Amours, Délices et Orgues/The Smell-Buoy

Amours, Délices et OrguesPaul Ollendorff. (p. 209-214).

THE SMELL-BUOY

L’effroyable catastrophe du Drummond-Castle met encore sur le tapis de l’actualité la question si importante des phares.

Quoi qu’en aient dit certains journaux anglais, les côtes de France sont aussi bien éclairées que celles d’Angleterre, munies relativement d’autant de phares, lesquels portent des feux aussi intenses que de l’autre côté de la Manche.

Par malheur, il est des cas où les phares, si nombreux soient-ils et si éblouissants, ne suffisent pas à avertir du danger le pauvre navigateur.

Le brouillard est parfois si intense en mer, que le matelot n’aperçoit pas la lueur de sa pipe (the light of his pipe).

C’est alors qu’on songea, puisque le sens de la vue n’était point, en ce cas, utilisable, à faire appel au sens de l’ouïe et qu’on inventa la sirène aux lugubres et avertisseurs meuglements.

Cet appareil ne donna point les résultats qu’on attendait de lui, car si puissante que soit la sirène, sa portée a des limites assez humbles.

Autre inconvénient de la sirène : même les plus exercés marins se trompent facilement sur la direction du son. À une certaine distance, ils font des erreurs d’estime qui vont jusqu’à 90°.

Alors quoi ?

Je demande la parole pour un fait personnel.

Il y a quelques années, j’eus l’occasion, dans je ne sais plus quelle gazette, de traiter cette si intéressante question des phares.

La vue et l’ouïe, disais-je, sont, dans bien des cas, au-dessous de leur mission.

D’autre part, les sens du toucher et du goût ne sauraient, dans une question de récifs, être de la moindre utilité.

Reste le sens de l’odorat.

Personne, jusqu’à présent, n’a songé à employer le nez pour flairer le roc prochain.
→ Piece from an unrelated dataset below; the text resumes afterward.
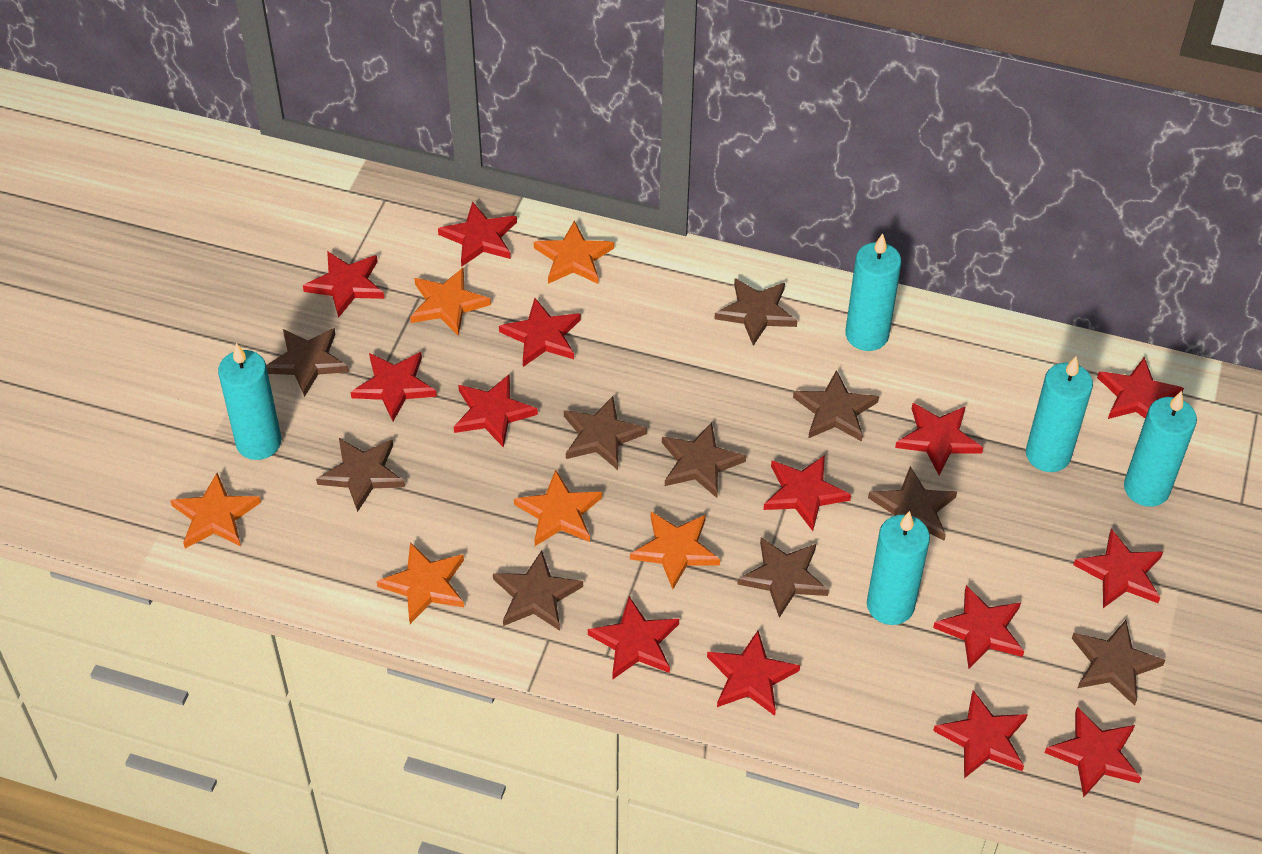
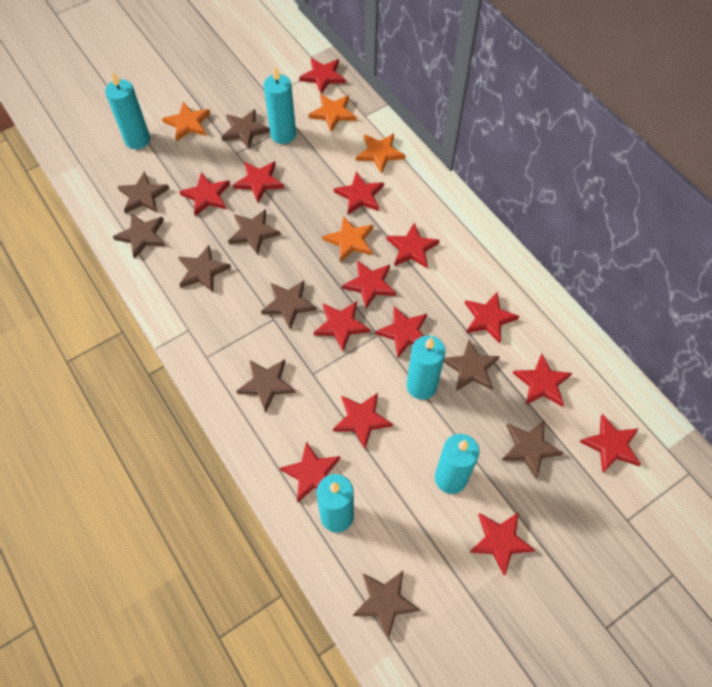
orange star: [170,473,261,548] [376,542,464,624] [410,268,491,336] [514,470,602,546] [534,221,614,284] [630,512,720,589] = 6 -> [162,102,210,142] [308,94,356,132] [322,216,373,262] [356,134,405,174] = 4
Et je proposai à l’administration compétente de créer des bouées à odeur pour parages dangereux.

Pourquoi donc pas ?

Voyez-vous d’ici le tableau : une nuit noire épaissie d’un brouillard compact. Pas un feu sur terre, pas une étoile au ciel !

Comme musique, le sifflement du vent dans les cordages, le fracas des vagues, les cris des femmes et des enfants.

Où sont-ils, les pauvres matelots ! Dieu seul le sait et peut-être n’en est-il pas bien sûr !

Tout à coup, le capitaine a reniflé par N.-N.-O un puissant relent de vieux roquefort et par S.-E. une fine odeur de verveine.

Il consulte sa carte (une carte qu’on dressera ad hoc), et reconnaît sa position.

Sauvés ! merci, mon Dieu !

Il manœuvre en conséquence, et une heure après, le navire est au port ; tout le monde, matelots et passagers, entonnent, les uns des hymnes de grâce, les autres, des grogs bien chauds.

Malheureusement, tout cela n’est qu’un rêve.

La routine, la hideuse routine est là, qui veille, barrière à toute idée neuve, à tout progrès, à tout salut !

Vous me croirez si vous voulez, l’administration des Phares ne m’accusa même pas réception de mon projet de smell-buoy.